Task details: Every record gets copied exactly, and no picture goes with it.
START Input
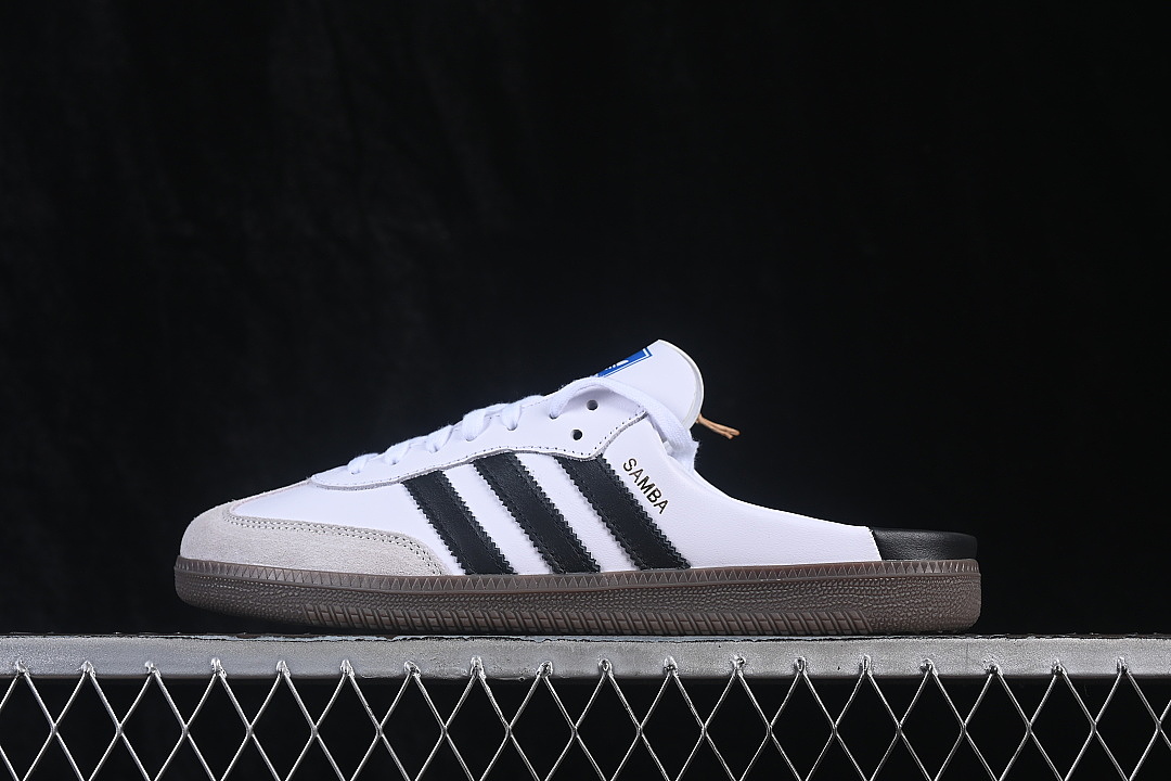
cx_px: 586
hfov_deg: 27.0
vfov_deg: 18.2
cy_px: 390
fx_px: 2439
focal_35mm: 75
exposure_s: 1/80
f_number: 8
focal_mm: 50
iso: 160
END Input
Result:
cx_px: 586
hfov_deg: 27.0
vfov_deg: 18.2
cy_px: 390
fx_px: 2439
focal_35mm: 75
exposure_s: 1/80
f_number: 8
focal_mm: 50
iso: 160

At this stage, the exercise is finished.